A partir de um facto real ocorrido em 1974, a travessia não autorizada de um funâmbulo por um cabo entre as duas torres gémeas do World Trade Center em Nova Iorque, Colum McCann desenvolve um conjunto de histórias independentes que de uma forma ou outra, no tempo ou no espaço, se cruzam ou foram tocadas por este ato assombroso e prosseguem depois o seu curso natural em coerência com A múltiplas estórias vai montando um retrato da diversidade social, cultural, étnica, económica e geográfica da cidade com as suas desconfianças, feridas e dores do povo de Nova Iorque de então, que permite compreender o mundo já no século XXI, pois, tal como uma das personagens explica "Por vezes temos de subir a um andar muito alto para ver o que o passado fez em nós".
O romance com um estilo de escrita fácil e realista tipicamente norte americano, onde se evidencia a influência de Don DeLillo ou Jonathan Franzen, mostra gentes com uma certa angústia existencialista e desnuda a sociedade e a cidade, expondo, com crueza, as suas injustiças e onde praticamente todos são de alguma forma vítimas neste mundo que continua a girar.
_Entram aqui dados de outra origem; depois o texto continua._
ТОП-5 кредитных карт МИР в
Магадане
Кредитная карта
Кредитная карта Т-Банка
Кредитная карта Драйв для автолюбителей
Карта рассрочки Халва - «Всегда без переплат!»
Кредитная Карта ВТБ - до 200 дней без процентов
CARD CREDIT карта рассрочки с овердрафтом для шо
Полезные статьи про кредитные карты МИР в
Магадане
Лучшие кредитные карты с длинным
O romance foi premiado com o National Book Award de 2009, e gostei apesar de atravessado por uma quase permanente tristeza mas compensada por uma ternura quase omnipresente.

quarta-feira, 2 de setembro de 2015

"1984" George Orwell


O romance "1984", de George Orwell, é uma "sátira" ou um alerta sobre até onde os totalitarismos de meados do século XX poderiam levar a humanidade.
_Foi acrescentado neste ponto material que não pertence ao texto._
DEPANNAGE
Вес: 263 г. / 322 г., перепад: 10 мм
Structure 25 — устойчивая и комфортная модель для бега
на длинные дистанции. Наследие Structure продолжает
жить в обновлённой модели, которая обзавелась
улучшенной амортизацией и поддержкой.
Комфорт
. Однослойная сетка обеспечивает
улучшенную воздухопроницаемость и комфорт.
A obra de 1949 projeta um futuro sombrio em 1984, onde a revolução para criar uma sociedade sem classes foi subvertida com o fim único de se preservar como poder com o controlo total das ameaças ao edifício político construído. Ironicamente gera-se outra estratificação, a grande maioria continua esmagada, a prole; uma minoria faz de classe média e apoia uma ínfima parte que domina uma sociedade que se tornou globalmente mais pobre e onde os escassos privilégios para o topo são valorizados.
Com três máximas: guerra é paz, liberdade é escravidão e ignorância é força; explicadas em livro; com a criação de uma novilíngua que limite o pensamento por falta de conceitos que sirvam a argumentação da contestação; e com uma verdade oficial trabalhada; a classe dominante, com um mítico líder o "grande irmão" vigia tudo e todos, de facto não a prole que por si só não é um perigo.
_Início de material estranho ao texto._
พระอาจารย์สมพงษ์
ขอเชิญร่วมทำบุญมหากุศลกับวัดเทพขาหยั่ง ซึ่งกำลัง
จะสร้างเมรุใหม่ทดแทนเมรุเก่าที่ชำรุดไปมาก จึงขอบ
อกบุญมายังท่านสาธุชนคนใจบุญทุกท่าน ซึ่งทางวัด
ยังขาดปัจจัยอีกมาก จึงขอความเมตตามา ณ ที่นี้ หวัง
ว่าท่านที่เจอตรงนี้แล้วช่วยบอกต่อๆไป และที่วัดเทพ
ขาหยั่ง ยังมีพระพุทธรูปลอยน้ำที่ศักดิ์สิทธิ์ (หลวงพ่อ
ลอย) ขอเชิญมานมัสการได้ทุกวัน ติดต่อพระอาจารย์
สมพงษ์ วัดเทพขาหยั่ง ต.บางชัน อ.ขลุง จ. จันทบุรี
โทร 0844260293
O livro centra-se num protagonista da classe média, cuja profissão é alterar os arquivos da história para os acomodar à verdade do presente as vezes que for necessário, cuja memória questiona o presente e o passado e busca seres com dúvidas, cujo controlo deteta e o vai transformar para que no seu íntimo acredite que a verdade do partido é absoluta e rejeite até a incoerência desta com as recordações, a lógica e a verdade científica.
Este excelente romance é um perfeito complemento a "O Maravilhoso Mundo Novo" de Aldous Huxley, onde era a técnica para a predestinação e a alienação que tornava os seres apáticos e a aceitarem a sua distopia; agora é a psicologia através da omnipresença da vigilância, o controlo absoluto da mente e da informação que o faz a pessoa acreditar na verdade oficial e até temer a dúvida. Um magnífico livro, um bom suporte à reflexão sobre as estratégias para a instalação e preservação do totalitarismo absoluto.